Browser cookie diet - Annalect

Going on a Diet: How Marketers Are Adjusting to a Cookie-less Future

Problems created by cross-device usage, shared devices and voluntary cookie purging have forced digital marketers to find a suitable cookie substitute.

Brands and marketing agencies alike have known for several years that at some point they would have to come to terms with the flaws of the browser cookie in a dynamically changing consumer technology landscape. Problems created by cross-device confusion, shared devices and voluntary cookie purging have forced digital marketing strategists to search for a substitute. Many thought leaders are declaring that big data breakthroughs may provide several possible solutions.

Why Consumers and Brands Are Losing Their Cookies

Browser cookies have long been used by websites to improve user experience (e.g. user login) and track performance of their website (e.g. repeat visits). What originally began as a way to retain login information or site preferences grew into a data-gathering industry where third-party cookies were used to monitor user activity across the web. This data helped third-party marketers develop sophisticated user profiles that enabled personalization, ad targeting and a host of other goodies that raised ROI and effectiveness of digital ad campaigns.

There was just one problem: these cookies tended to crumble. Users can easily delete their cookie data, enabled in browsers like Chrome with the press of a button. Other users were jumping between multiple devices or sharing individual devices with others in their household. Making matters more challenging, some of those devices—notoriously Apple phones and tablets—did not support third-party cookies out of the box.

The result is a confusing mess of data that creates inaccurate profiles and leads to mistakes like over-serving ads. A comScore study from 2012 found that ads were being served with 5.7 times more frequency than reported with 65% of impressions delivered more than 10 times rather than the intended 3–5 times.

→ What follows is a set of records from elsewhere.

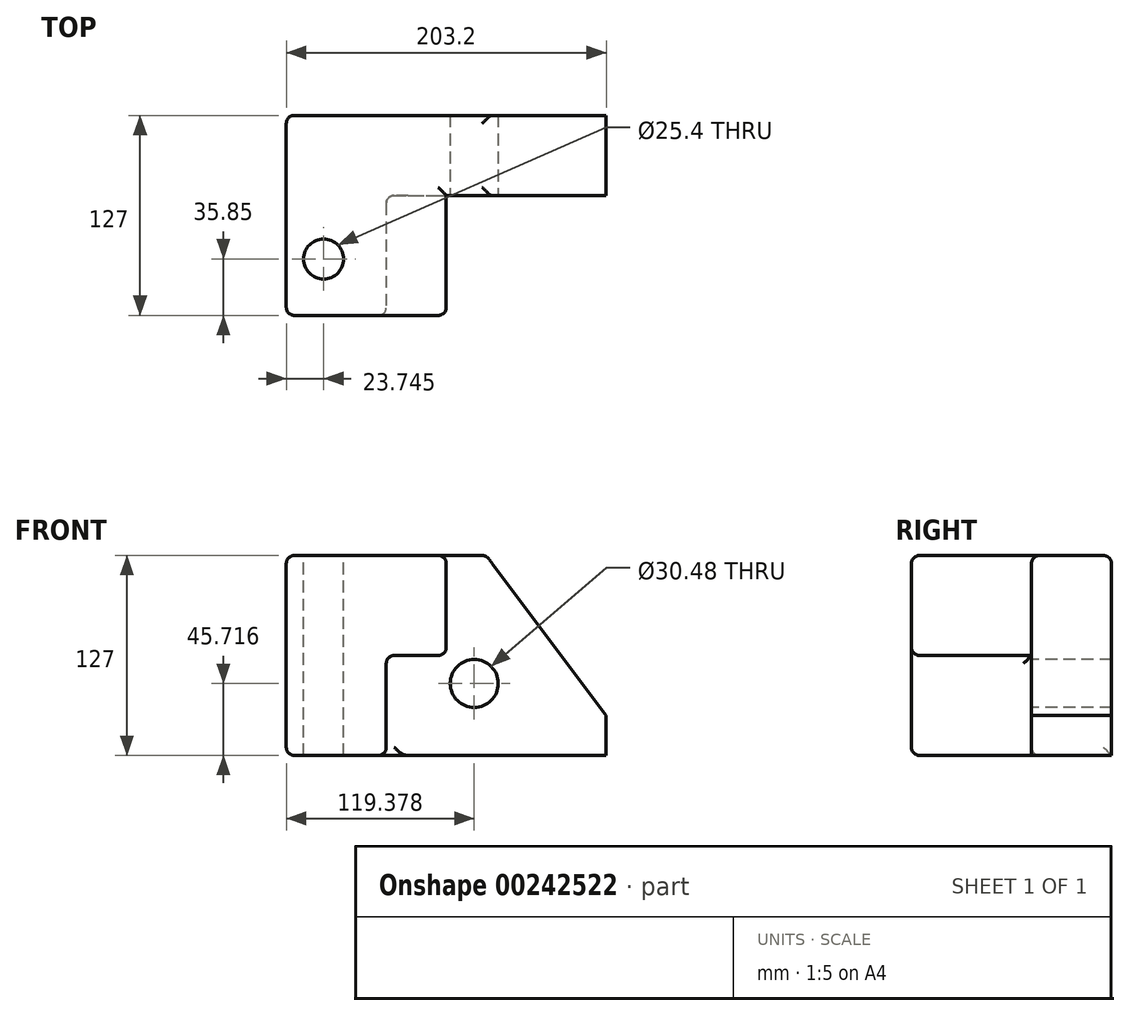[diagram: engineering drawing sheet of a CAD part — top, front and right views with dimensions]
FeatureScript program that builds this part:
annotation { "Feature Type Name" : "Feature", "Feature Type Description" : "" }
export const myFeature = defineFeature(function(context is Context, id is Id, definition is map)
    precondition{}
    {
        {
            var Q0;
            Q0=qCreatedBy(makeId("Front.planeOp"),FACE);
            var sketch = newSketch(context, id + "F0", { "sketchPlane" : qUnion([Q0])});
            skLineSegment(sketch, "E0.bottom", {"start": v(-86.28, 55.47) * mm, "end": v(116.92, 55.47) * mm});
            skLineSegment(sketch, "E0.top", {"start": v(-86.28, -71.53) * mm, "end": v(116.92, -71.53) * mm});
            skLineSegment(sketch, "E0.left", {"start": v(-86.28, 55.47) * mm, "end": v(-86.28, -71.53) * mm});
            skLineSegment(sketch, "E0.right", {"start": v(116.92, 55.47) * mm, "end": v(116.92, -71.53) * mm});
            skSolve(sketch);
        }
        {
            var Q0;
            Q0=makeQuery(id+"F0.imprint","IMPRINT",FACE,{"disambiguationData":[TD([[makeQuery(id+"F0.imprint","IMPRINT",EDGE,{"derivedFrom":sQuery(id+"F0.wireOp",EDGE,"E0.bottom")}),-1.0]])]});
            extrude(context, id + "F1", {"entities" : qUnion([Q0]), "depth" : 127 * mm});
        }
        {
            var Q0;
            Q0=makeQuery(id+"F1.opExtrude","CAP_FACE",FACE,{"disambiguationData":[OSD([sQuery(id+"F0.wireOp",EDGE,"E0.bottom"),sQuery(id+"F0.wireOp",EDGE,"E0.top"),sQuery(id+"F0.wireOp",EDGE,"E0.left"),sQuery(id+"F0.wireOp",EDGE,"E0.right")])],"isStart":false});
            var sketch = newSketch(context, id + "F2", { "sketchPlane" : qUnion([Q0])});
            skLineSegment(sketch, "E1", {"start": v(-86.28, -71.53) * mm, "end": v(-22.78, -71.53) * mm});
            skLineSegment(sketch, "E2", {"start": v(-22.78, -71.53) * mm, "end": v(-22.78, -8.03) * mm});
            skLineSegment(sketch, "E3", {"start": v(-22.78, -8.03) * mm, "end": v(15.32, -8.03) * mm});
            skLineSegment(sketch, "E4", {"start": v(15.32, -8.03) * mm, "end": v(15.32, 37.22) * mm});
            skLineSegment(sketch, "E5", {"start": v(15.32, 37.22) * mm, "end": v(15.32, 55.47) * mm});
            skSolve(sketch);
        }
        {
            var Q0;
            {var subQ3=sQuery(id+"F2.wireOp",EDGE,"E2");Q0=makeQuery(id+"F2.imprint","IMPRINT",FACE,{"disambiguationData":[TD([[makeQuery(id+"F2.imprint","IMPRINT",EDGE,{"derivedFrom":subQ3}),-1.0]])]});}
            extrude(context, id + "F3", {"entities" : qUnion([Q0]), "operationType" : NewBodyOperationType.REMOVE, "oppositeDirection" : true, "depth" : 76.2 * mm});
        }
        {
            var Q0;
            Q0=makeQuery(id+"F1.opExtrude","SWEPT_EDGE",EDGE,{"disambiguationData":[OSD([sQuery(id+"F0.wireOp",EDGE,"E0.bottom"),sQuery(id+"F0.wireOp",EDGE,"E0.right")])]});
            chamfer(context, id + "F4", {"entities" : qUnion([Q0]), "chamferType" : ChamferType.TWO_OFFSETS, "width1" : 76.2 * mm, "oppositeDirection" : false, "width2" : 101.6 * mm, "tangentPropagation" : true});
        }
        {
            var Q0;
            Q0=makeQuery(id+"F3.boolean.opBoolean","COPY",EDGE,{"derivedFrom":makeQuery(id+"F3.opExtrude","SWEPT_EDGE",EDGE,{"disambiguationData":[OSD([sQuery(id+"F0.wireOp",EDGE,"E0.bottom"),sQuery(id+"F2.wireOp",EDGE,"E5")])]})});
            var Q1;
            Q1=makeQuery(id+"F1.opExtrude","CAP_EDGE",EDGE,{"disambiguationData":[OSD([sQuery(id+"F0.wireOp",EDGE,"E0.bottom")])],"isStart":false});
            var Q2;
            Q2=makeQuery(id+"F3.boolean.opBoolean","COPY",EDGE,{"derivedFrom":makeQuery(id+"F3.opExtrude","CAP_EDGE",EDGE,{"disambiguationData":[OSD([sQuery(id+"F2.wireOp",EDGE,"E4"),sQuery(id+"F2.wireOp",EDGE,"E5")])],"isStart":true})});
            var Q3;
            Q3=makeQuery(id+"F3.boolean.opBoolean","COPY",EDGE,{"derivedFrom":makeQuery(id+"F3.opExtrude","SWEPT_EDGE",EDGE,{"disambiguationData":[OSD([sQuery(id+"F2.wireOp",EDGE,"E3"),sQuery(id+"F2.wireOp",EDGE,"E4")])]})});
            var Q4;
            Q4=makeQuery(id+"F3.boolean.opBoolean","COPY",FACE,{"derivedFrom":makeQuery(id+"F3.opExtrude","SWEPT_FACE",FACE,{"disambiguationData":[OSD([sQuery(id+"F2.wireOp",EDGE,"E2")])]})});
            var Q5;
            Q5=makeQuery(id+"F1.opExtrude","CAP_FACE",FACE,{"disambiguationData":[OSD([sQuery(id+"F0.wireOp",EDGE,"E0.bottom"),sQuery(id+"F0.wireOp",EDGE,"E0.top"),sQuery(id+"F0.wireOp",EDGE,"E0.left"),sQuery(id+"F0.wireOp",EDGE,"E0.right")])],"isStart":false});
            var Q6;
            Q6=makeQuery(id+"F1.opExtrude","SWEPT_FACE",FACE,{"disambiguationData":[OSD([sQuery(id+"F0.wireOp",EDGE,"E0.left")])]});
            var Q7;
            Q7=makeQuery(id+"F1.opExtrude","SWEPT_FACE",FACE,{"disambiguationData":[OSD([sQuery(id+"F0.wireOp",EDGE,"E0.bottom")])]});
            fillet(context, id + "F5", {"entities" : qUnion([Q0, Q1, Q2, Q3, Q4, Q5, Q6, Q7]), "radius" : 5.08 * mm, "tangentPropagation" : true, "allowEdgeOverflow" : false});
        }
        {
            var Q0;
            Q0=makeQuery(id+"F3.boolean.opBoolean","COPY",FACE,{"derivedFrom":makeQuery(id+"F3.opExtrude","CAP_FACE",FACE,{"disambiguationData":[OSD([sQuery(id+"F0.wireOp",EDGE,"E0.bottom"),sQuery(id+"F0.wireOp",EDGE,"E0.top"),sQuery(id+"F0.wireOp",EDGE,"E0.right"),sQuery(id+"F2.wireOp",EDGE,"E2"),sQuery(id+"F2.wireOp",EDGE,"E3"),sQuery(id+"F2.wireOp",EDGE,"E4"),sQuery(id+"F2.wireOp",EDGE,"E5")])],"isStart":false})});
            var sketch = newSketch(context, id + "F6", { "sketchPlane" : qUnion([Q0])});
            skCircle(sketch, "E6", {"center": v(33.1, -25.81) * mm, "radius": 15.24 * mm});
            skSolve(sketch);
        }
        {
            var Q0;
            Q0=makeQuery(id+"F6.imprint","IMPRINT",FACE,{"disambiguationData":[TD([[makeQuery(id+"F6.imprint","IMPRINT",EDGE,{"derivedFrom":sQuery(id+"F6.wireOp",EDGE,"E6")}),1.0]])]});
            var Q1;
            Q1=makeQuery(id+"F1.opExtrude","CAP_FACE",FACE,{"disambiguationData":[OSD([sQuery(id+"F0.wireOp",EDGE,"E0.bottom"),sQuery(id+"F0.wireOp",EDGE,"E0.top"),sQuery(id+"F0.wireOp",EDGE,"E0.left"),sQuery(id+"F0.wireOp",EDGE,"E0.right")])],"isStart":true});
            extrude(context, id + "F7", {"entities" : qUnion([Q0]), "operationType" : NewBodyOperationType.REMOVE, "endBound" : BoundingType.UP_TO_SURFACE, "oppositeDirection" : true, "endBoundEntityFace" : qUnion([Q1]), "depth" : 25.4 * mm});
        }
        {
            var Q0;
            Q0=makeQuery(id+"F1.opExtrude","SWEPT_FACE",FACE,{"disambiguationData":[OSD([sQuery(id+"F0.wireOp",EDGE,"E0.bottom")])]});
            var sketch = newSketch(context, id + "F8", { "sketchPlane" : qUnion([Q0])});
            skCircle(sketch, "E7", {"center": v(-62.53, -91.15) * mm, "radius": 12.7 * mm});
            skSolve(sketch);
        }
        {
            var Q0;
            Q0=makeQuery(id+"F8.imprint","IMPRINT",FACE,{"disambiguationData":[TD([[makeQuery(id+"F8.imprint","IMPRINT",EDGE,{"derivedFrom":sQuery(id+"F8.wireOp",EDGE,"E7")}),1.0]])]});
            var Q1;
            Q1=makeQuery(id+"F1.opExtrude","SWEPT_FACE",FACE,{"disambiguationData":[OSD([sQuery(id+"F0.wireOp",EDGE,"E0.top")])]});
            extrude(context, id + "F9", {"entities" : qUnion([Q0]), "operationType" : NewBodyOperationType.REMOVE, "endBound" : BoundingType.UP_TO_SURFACE, "oppositeDirection" : true, "endBoundEntityFace" : qUnion([Q1]), "depth" : 25.4 * mm});
        }
    });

While such studies need to be balanced against the alternative (e.g. the effectiveness of reaching an intended segment without cookie-based targeting), they highlight the effectiveness of the cookie’s inherent flaws.

Cookie Substitutes Like the Real Thing

Compared to the simplicity of cookies, the available alternatives are much more data-intensive. Two of the techniques that hold the most promise are “super publishers” possessing both login data and near-ubiquitous presence, and the development of probabilistic, predictive identity assignment algorithms.

The former strategy has already been taken up by some content power players in the industry. Large media companies that require user login are uniquely positioned to leverage their massive consumer and device footprint to track individuals across all digital touchpoints. Facebook’s Atlas ad server promises to harness user data to track consumers across devices and throughout the web to serve personalized ad content .

Facebook claims that the system may someday be able to track offline purchases, although that strategy has many hurdles to overcome before it can be fully realized. Google has also injected user identity into its ad technology stack, and the industry expects Verizon to do the same with the newly acquired ad technology inherited through its acquisition of AOL.

Another approach is to use big data processing to develop user profiles independent of cookie or user login tracking. These profiles are created through probabilistic, predictive algorithms driven by big data analytics. Profiles can be crafted based on similar, repeated behaviors that can be connected to patterns.

With this approach, a user who always logs on at 9 p.m. to check email on a laptop and then uses a mobile device at 11 p.m. to watch movies can be pieced together as a profile from these fragmented interactions. Eventually, the algorithm can determine when the same person has jumped from desktop to laptop to mobile, or maybe whether her 14-year-old daughter is using the tablet for a week.

These models won’t be perfectly accurate given their statistical nature, and introduce questions around how to ensure consumer transparency and control over tracking behavior. But some industry gurus are touting that they can be refined up to 97% accuracy — certainly better than any cookie.

Tactics like these will be tested in the coming years as cookies fall more out of vogue. Until then, marketers will have to make the best of the data available, no matter how imperfect it might be.